(Extracted page text data)
━━━━━━━━━━━━━━━━━━━━
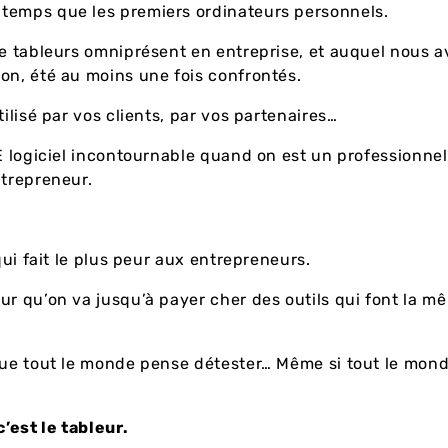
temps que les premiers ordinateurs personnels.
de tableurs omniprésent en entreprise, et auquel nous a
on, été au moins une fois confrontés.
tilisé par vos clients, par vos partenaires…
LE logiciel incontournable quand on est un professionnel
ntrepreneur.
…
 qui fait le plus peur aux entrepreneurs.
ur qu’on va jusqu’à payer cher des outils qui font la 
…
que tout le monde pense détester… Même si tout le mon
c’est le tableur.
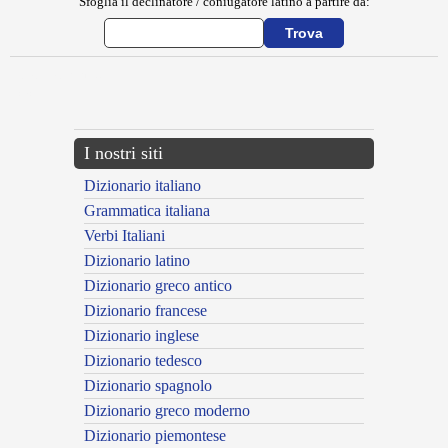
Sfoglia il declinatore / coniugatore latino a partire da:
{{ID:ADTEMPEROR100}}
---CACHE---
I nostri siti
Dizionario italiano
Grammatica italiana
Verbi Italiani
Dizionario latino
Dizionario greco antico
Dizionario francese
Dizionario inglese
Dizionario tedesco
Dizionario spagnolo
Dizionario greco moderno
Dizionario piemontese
━━━━━━━━━━━━━━━━━━━━
- **Directions**: Take the lines from the one containing "Dizionario greco antico" through the final line of the entries above, and set them down exactly, with nothing added.

- **Answer**:
Dizionario greco antico
Dizionario francese
Dizionario inglese
Dizionario tedesco
Dizionario spagnolo
Dizionario greco moderno
Dizionario piemontese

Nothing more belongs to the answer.